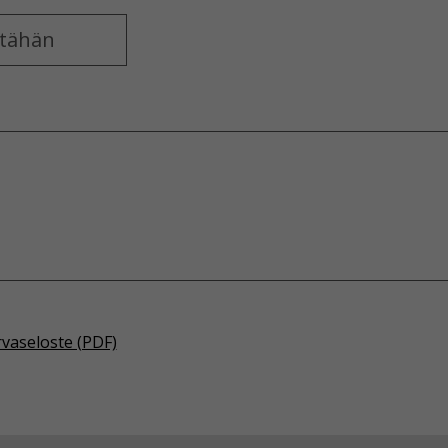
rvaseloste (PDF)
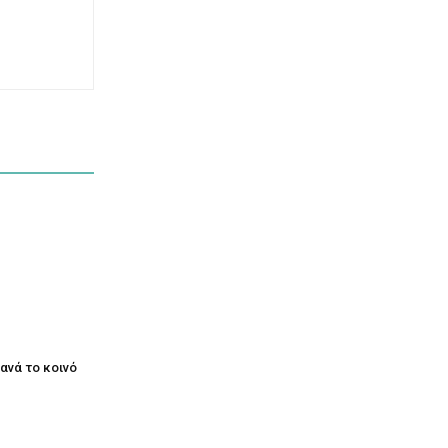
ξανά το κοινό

-----

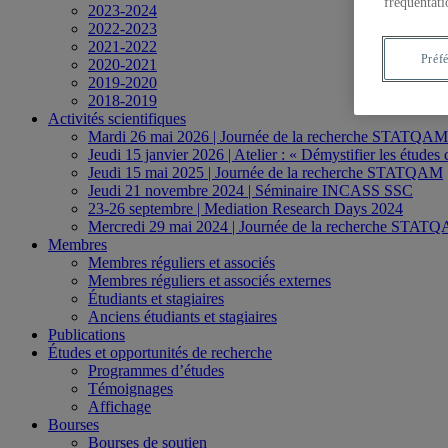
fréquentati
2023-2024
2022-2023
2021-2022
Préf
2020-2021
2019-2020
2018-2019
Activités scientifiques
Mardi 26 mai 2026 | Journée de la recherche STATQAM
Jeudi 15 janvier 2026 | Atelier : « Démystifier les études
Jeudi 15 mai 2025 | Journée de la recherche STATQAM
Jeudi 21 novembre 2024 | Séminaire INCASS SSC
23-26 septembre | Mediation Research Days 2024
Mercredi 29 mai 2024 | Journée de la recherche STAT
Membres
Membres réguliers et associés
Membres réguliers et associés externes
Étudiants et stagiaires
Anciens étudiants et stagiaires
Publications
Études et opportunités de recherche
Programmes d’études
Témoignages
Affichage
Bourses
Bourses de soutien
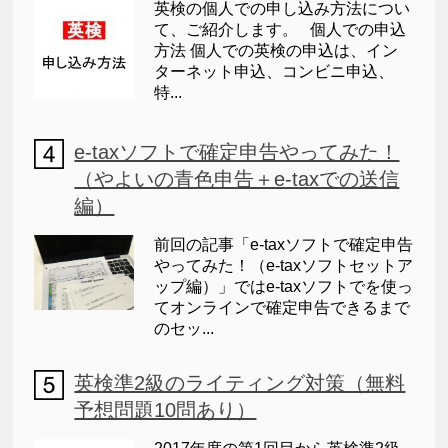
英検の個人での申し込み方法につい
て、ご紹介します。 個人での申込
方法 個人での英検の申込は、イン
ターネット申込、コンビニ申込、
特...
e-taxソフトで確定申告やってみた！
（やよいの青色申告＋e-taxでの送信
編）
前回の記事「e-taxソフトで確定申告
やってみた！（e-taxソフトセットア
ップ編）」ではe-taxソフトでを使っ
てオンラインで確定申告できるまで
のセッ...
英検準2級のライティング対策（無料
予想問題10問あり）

-----

What to work on =>
Once you have checked every line of the material above, return the ones that hold the string "recherche".

Solution below =>
Mardi 26 mai 2026 | Journée de la recherche STATQAM
Jeudi 15 mai 2025 | Journée de la recherche STATQAM
Mercredi 29 mai 2024 | Journée de la recherche STAT
Études et opportunités de recherche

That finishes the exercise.